The Talat Paşa Committee, a Turkish nationalist organization aiming to counter recognition of the the Armenian Genocide, has been refused entry to Athens, where it had gone to issue a statement in protest at a recently approved Greek bill, Horizon Weekly reports.
The members of the committee left for Athens on Jan. 9 with the aim of making a statement in front of the Greek Parliament.
The committee wanted to protest and demand the withdrawal of a controversial bill approved by Greece’s parliament in September that stiffens penalties for racially motivated crime and criminalizes the denial of genocide and war crimes.
The delegation of 13 people was intercepted by police at the airport and prevented from entering the city for “security reasons.” They were sent back to Turkey on the next flight.
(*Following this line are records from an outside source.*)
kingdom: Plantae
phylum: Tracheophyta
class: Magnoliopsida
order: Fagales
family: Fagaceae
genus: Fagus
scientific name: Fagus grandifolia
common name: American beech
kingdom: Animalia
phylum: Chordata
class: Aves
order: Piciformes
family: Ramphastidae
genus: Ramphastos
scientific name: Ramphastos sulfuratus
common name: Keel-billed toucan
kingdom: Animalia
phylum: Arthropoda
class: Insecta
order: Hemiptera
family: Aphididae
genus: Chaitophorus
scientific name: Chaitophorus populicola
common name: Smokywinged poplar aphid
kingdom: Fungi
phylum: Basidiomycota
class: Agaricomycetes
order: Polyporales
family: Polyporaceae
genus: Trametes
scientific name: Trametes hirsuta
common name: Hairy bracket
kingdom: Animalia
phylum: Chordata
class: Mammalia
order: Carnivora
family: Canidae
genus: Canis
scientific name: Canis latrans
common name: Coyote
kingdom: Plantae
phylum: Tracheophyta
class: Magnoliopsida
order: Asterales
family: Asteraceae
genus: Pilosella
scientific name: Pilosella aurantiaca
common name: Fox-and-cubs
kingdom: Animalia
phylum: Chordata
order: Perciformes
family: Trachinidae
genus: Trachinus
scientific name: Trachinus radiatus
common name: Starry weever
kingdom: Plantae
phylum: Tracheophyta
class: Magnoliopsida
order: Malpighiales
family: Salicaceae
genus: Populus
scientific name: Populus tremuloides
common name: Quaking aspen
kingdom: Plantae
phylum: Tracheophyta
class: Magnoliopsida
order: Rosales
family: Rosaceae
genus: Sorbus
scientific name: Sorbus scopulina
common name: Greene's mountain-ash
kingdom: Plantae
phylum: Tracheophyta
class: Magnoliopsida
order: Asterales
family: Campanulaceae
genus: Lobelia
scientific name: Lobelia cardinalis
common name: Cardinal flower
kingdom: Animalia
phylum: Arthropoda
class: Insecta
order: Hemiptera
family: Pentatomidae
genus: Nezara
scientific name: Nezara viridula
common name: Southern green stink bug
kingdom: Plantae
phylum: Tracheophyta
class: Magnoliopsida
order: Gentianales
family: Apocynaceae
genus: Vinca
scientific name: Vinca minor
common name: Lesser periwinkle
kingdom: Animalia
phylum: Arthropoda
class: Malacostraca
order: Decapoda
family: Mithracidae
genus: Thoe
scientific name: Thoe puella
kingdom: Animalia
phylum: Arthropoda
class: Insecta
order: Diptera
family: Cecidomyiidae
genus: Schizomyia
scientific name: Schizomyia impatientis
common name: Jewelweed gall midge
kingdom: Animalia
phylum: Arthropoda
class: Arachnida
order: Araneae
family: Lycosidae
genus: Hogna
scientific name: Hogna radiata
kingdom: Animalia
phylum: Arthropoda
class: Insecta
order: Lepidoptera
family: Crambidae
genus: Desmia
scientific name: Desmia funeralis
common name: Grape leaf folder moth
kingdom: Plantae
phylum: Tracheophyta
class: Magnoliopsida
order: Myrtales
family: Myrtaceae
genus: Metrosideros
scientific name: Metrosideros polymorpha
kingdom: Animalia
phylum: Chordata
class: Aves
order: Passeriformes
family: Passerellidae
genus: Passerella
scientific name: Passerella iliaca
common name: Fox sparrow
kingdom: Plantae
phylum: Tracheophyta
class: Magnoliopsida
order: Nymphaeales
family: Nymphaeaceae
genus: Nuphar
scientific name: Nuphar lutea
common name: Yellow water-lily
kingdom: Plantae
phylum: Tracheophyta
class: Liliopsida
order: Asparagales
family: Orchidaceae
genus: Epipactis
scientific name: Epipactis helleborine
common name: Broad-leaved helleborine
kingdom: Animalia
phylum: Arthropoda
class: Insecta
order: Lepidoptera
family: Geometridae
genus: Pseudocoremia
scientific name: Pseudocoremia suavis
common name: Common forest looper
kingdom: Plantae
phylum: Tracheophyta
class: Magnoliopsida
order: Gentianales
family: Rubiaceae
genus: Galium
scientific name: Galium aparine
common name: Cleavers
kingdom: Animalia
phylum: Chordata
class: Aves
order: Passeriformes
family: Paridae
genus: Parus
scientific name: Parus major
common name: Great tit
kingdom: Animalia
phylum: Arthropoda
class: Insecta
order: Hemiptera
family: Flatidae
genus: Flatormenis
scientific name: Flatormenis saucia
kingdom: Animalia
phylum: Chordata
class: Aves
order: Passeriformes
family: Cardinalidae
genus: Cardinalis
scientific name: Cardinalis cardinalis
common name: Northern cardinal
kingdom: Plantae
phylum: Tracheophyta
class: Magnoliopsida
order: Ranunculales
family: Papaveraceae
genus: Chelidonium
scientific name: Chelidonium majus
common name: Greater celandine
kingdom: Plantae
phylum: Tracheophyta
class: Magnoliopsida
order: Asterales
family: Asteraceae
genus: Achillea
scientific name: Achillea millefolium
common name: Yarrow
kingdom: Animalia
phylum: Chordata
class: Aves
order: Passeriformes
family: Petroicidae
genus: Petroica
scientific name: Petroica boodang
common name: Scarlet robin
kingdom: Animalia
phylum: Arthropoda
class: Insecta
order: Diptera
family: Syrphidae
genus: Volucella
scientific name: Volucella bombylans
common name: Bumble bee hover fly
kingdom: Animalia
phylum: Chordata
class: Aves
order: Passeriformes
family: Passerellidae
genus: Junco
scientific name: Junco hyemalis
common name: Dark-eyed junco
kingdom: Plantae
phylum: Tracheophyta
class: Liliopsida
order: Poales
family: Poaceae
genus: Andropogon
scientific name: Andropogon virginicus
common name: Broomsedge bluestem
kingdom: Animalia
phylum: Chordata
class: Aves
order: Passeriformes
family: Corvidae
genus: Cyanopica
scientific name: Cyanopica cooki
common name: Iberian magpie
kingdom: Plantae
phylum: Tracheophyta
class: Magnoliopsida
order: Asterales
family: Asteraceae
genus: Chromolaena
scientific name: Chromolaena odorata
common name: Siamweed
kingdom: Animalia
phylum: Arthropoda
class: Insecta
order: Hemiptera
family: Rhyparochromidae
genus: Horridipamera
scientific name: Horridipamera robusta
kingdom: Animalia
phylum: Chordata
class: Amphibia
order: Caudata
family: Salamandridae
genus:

The Greek Parliament adopted by a vote of 54 to 42, on Sept. 9, 2014, an anti-hate crime law — Combating Discrimination, Xenophobia, and Racism — making it illegal to deny the Jewish Holocaust, and genocides recognized by international courts or by the Greek Parliament, i.e., the genocide of Pontus Greeks, the genocide of Asia Minor Greeks, and the Armenian Genocide. Those violating this new law would be fined up to 30,000 euros, and imprisoned for up to three years.
The Greek law stems from the European Union’s 2008 “Framework Decision against Racism and Xenophobia,” which urged all EU states to adopt laws that punish racism, xenophobia, denial of genocide, crimes against humanity, and war crimes.